# Work to be completed
Type out the lines below exactly, pictures excluded.

# Excerpted records
########

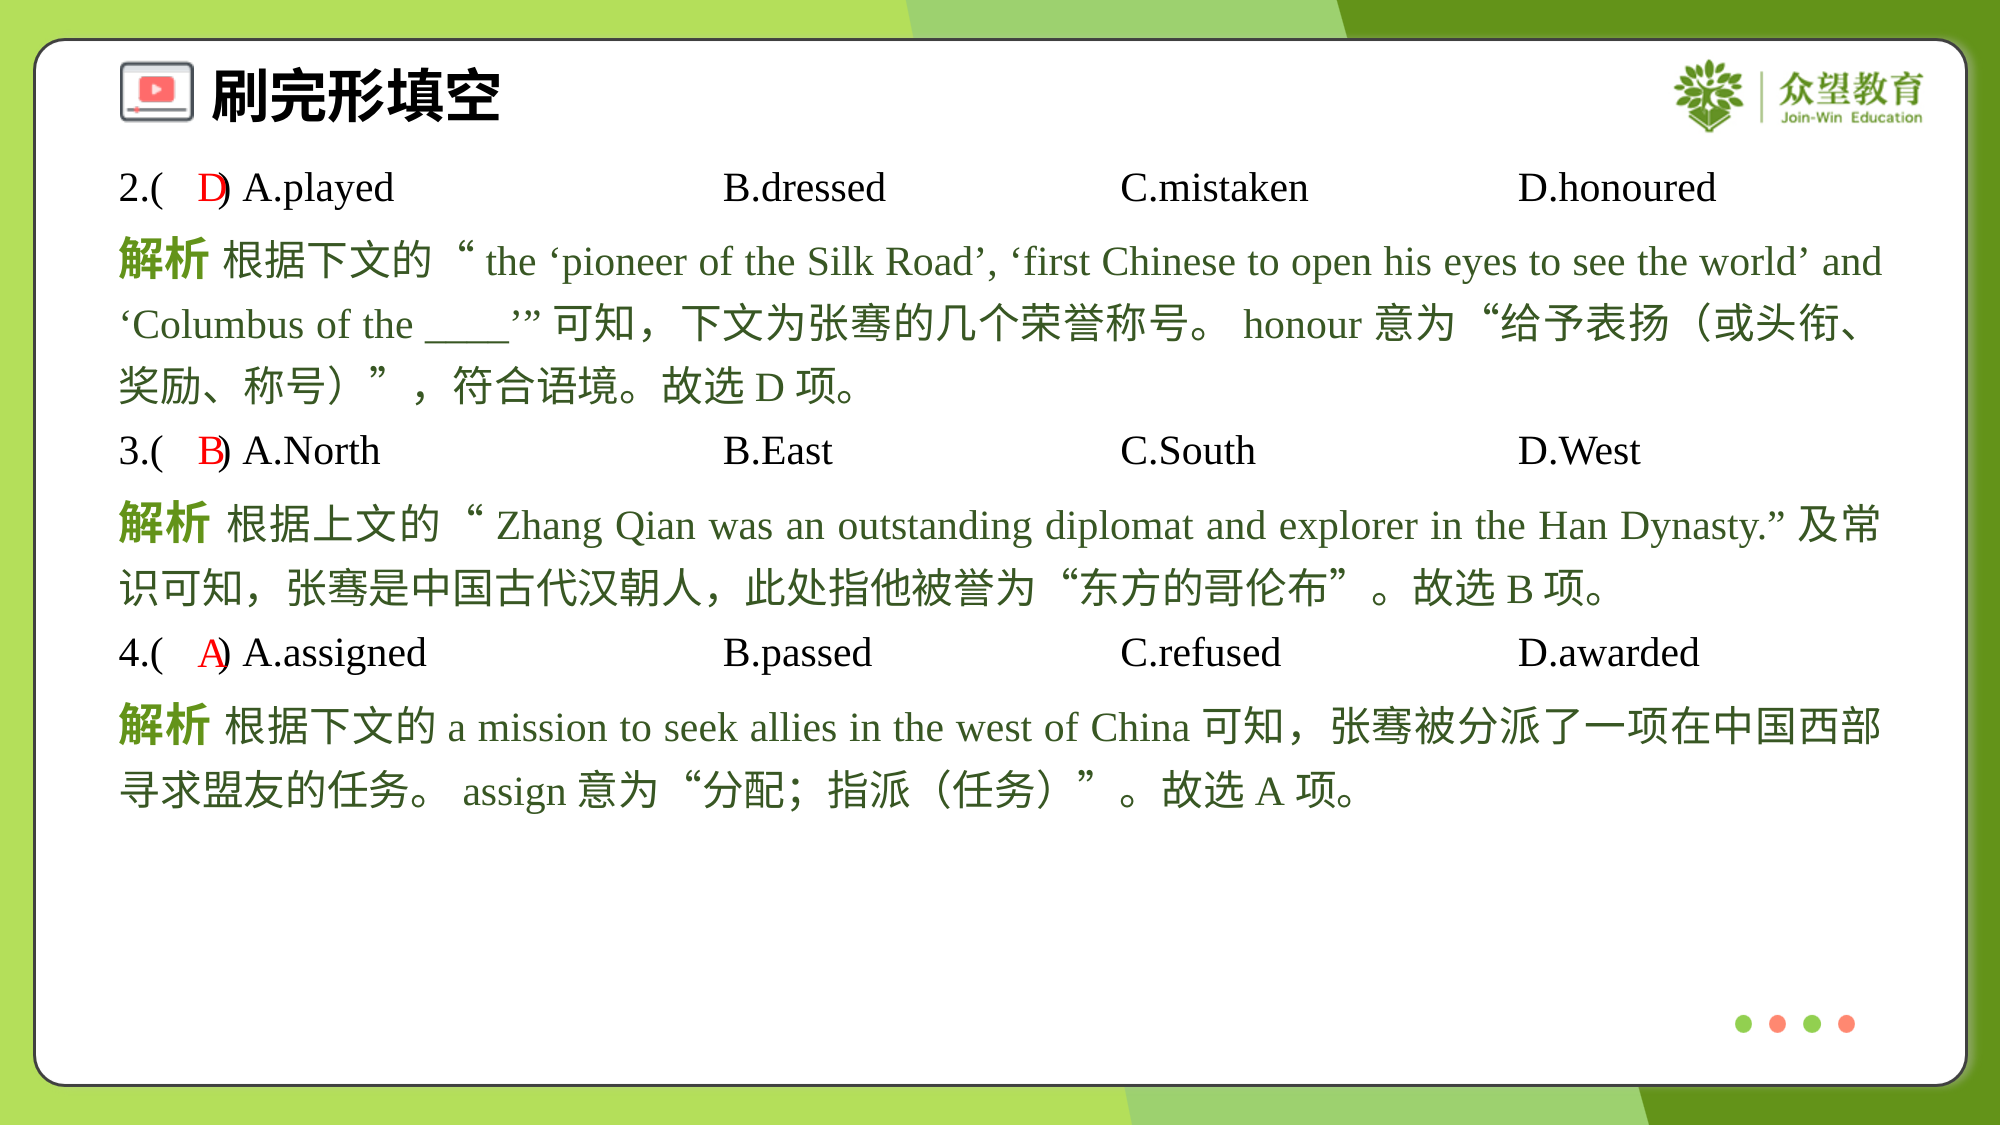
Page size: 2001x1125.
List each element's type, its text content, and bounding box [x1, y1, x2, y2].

text_box A [192, 612, 233, 671]
text_box 解析 根据下文的“the ‘pioneer of the Silk Road’, ‘first Chinese to open his eyes to see the world’ and ‘Columbus of the ____’”可知，下文为张骞的几个荣誉称号。honour意为“给予表扬（或头衔、奖励、称号）”，符合语境。故选D项。 [118, 215, 1883, 405]
text_box 2.( ) A.played B.dressed C.mistaken D.honoured [118, 146, 192, 204]
text_box B [192, 410, 231, 469]
text_box 解析 根据上文的“Zhang Qian was an outstanding diplomat and explorer in the Han Dynasty.”及常识可知，张骞是中国古代汉朝人，此处指他被誉为“东方的哥伦布”。故选B项。 [118, 480, 1883, 607]
picture [0, 0, 2000, 1125]
text_box 2.( ) A.played B.dressed C.mistaken D.honoured [233, 146, 1883, 204]
text_box D [192, 146, 233, 205]
text_box 解析 根据下文的a mission to seek allies in the west of China可知，张骞被分派了一项在中国西部寻求盟友的任务。assign意为“分配；指派（任务）”。故选A项。 [118, 682, 1883, 809]
text_box 3.( ) A.North B.East C.South D.West [231, 410, 1883, 468]
text_box 4.( ) A.assigned B.passed C.refused D.awarded [118, 612, 192, 670]
text_box 3.( ) A.North B.East C.South D.West [118, 410, 192, 468]
text_box 4.( ) A.assigned B.passed C.refused D.awarded [233, 612, 1883, 670]
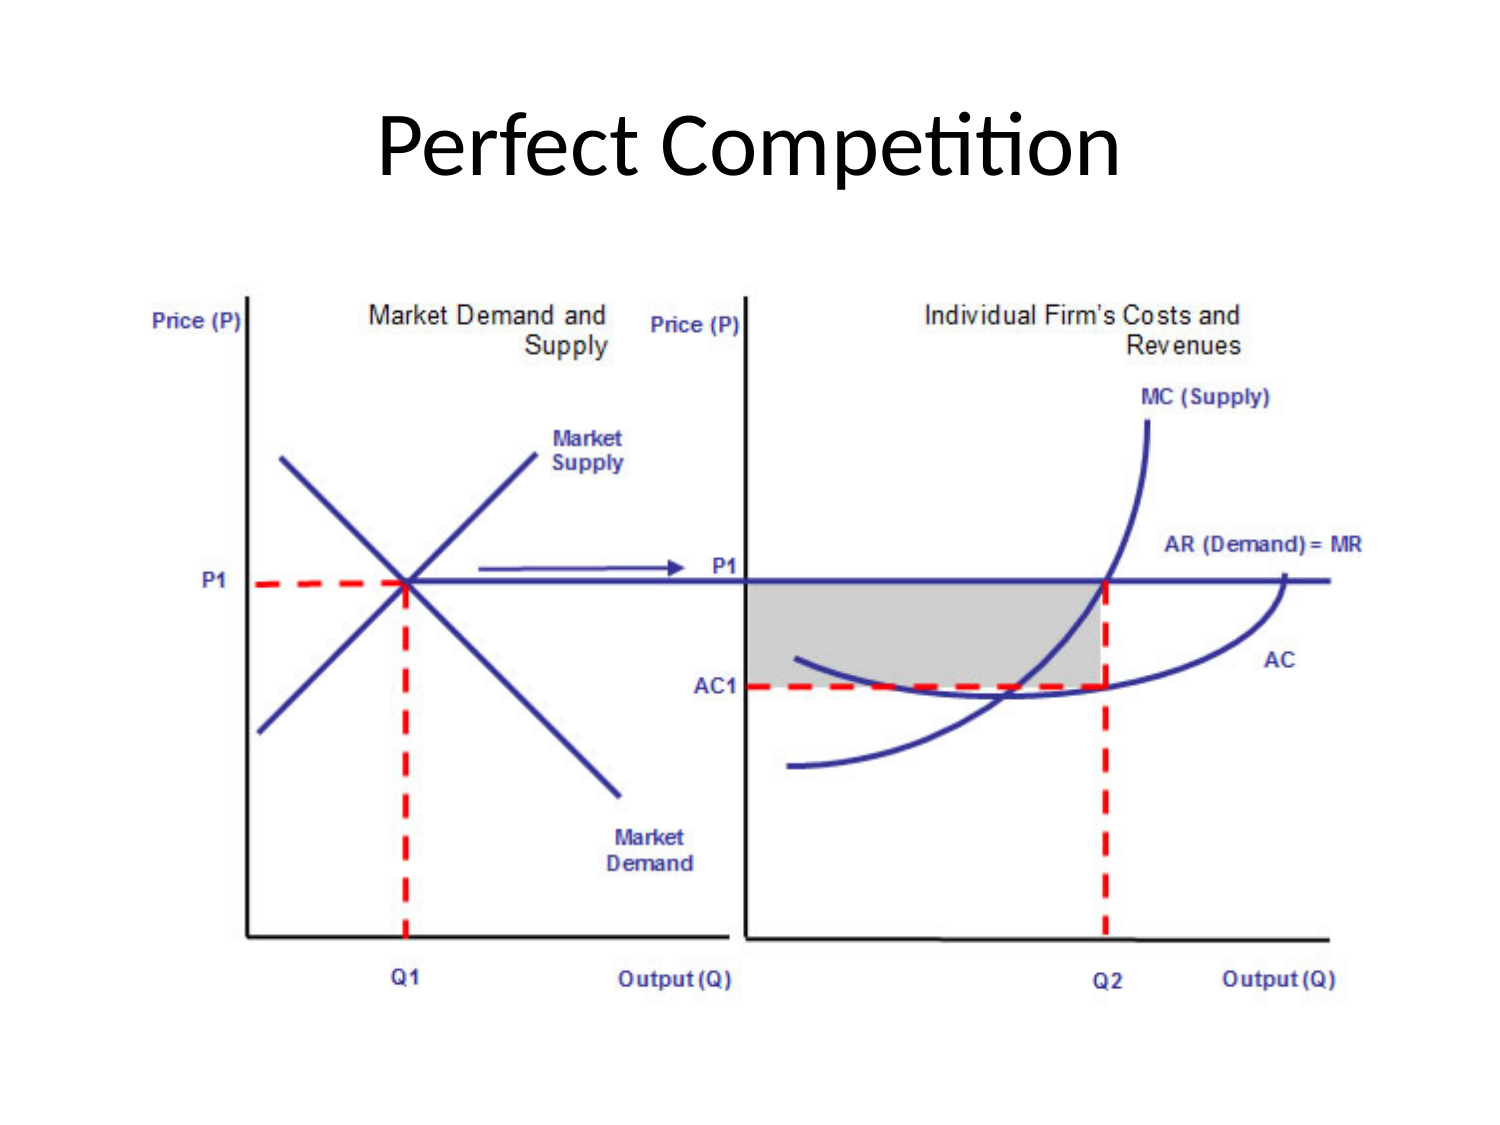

########

# Exercise output
Page size: 2001x1125.
List each element's type, its text content, and bounding box [x1, y1, x2, y2].

text_box A [192, 612, 233, 671]
text_box 解析 根据下文的“the ‘pioneer of the Silk Road’, ‘first Chinese to open his eyes to see the world’ and ‘Columbus of the ____’”可知，下文为张骞的几个荣誉称号。honour意为“给予表扬（或头衔、奖励、称号）”，符合语境。故选D项。 [118, 215, 1883, 405]
text_box 2.( ) A.played B.dressed C.mistaken D.honoured [118, 146, 192, 204]
text_box B [192, 410, 231, 469]
text_box 解析 根据上文的“Zhang Qian was an outstanding diplomat and explorer in the Han Dynasty.”及常识可知，张骞是中国古代汉朝人，此处指他被誉为“东方的哥伦布”。故选B项。 [118, 480, 1883, 607]
picture [0, 0, 2000, 1125]
text_box 2.( ) A.played B.dressed C.mistaken D.honoured [233, 146, 1883, 204]
text_box D [192, 146, 233, 205]
text_box 解析 根据下文的a mission to seek allies in the west of China可知，张骞被分派了一项在中国西部寻求盟友的任务。assign意为“分配；指派（任务）”。故选A项。 [118, 682, 1883, 809]
text_box 3.( ) A.North B.East C.South D.West [231, 410, 1883, 468]
text_box 4.( ) A.assigned B.passed C.refused D.awarded [118, 612, 192, 670]
text_box 3.( ) A.North B.East C.South D.West [118, 410, 192, 468]
text_box 4.( ) A.assigned B.passed C.refused D.awarded [233, 612, 1883, 670]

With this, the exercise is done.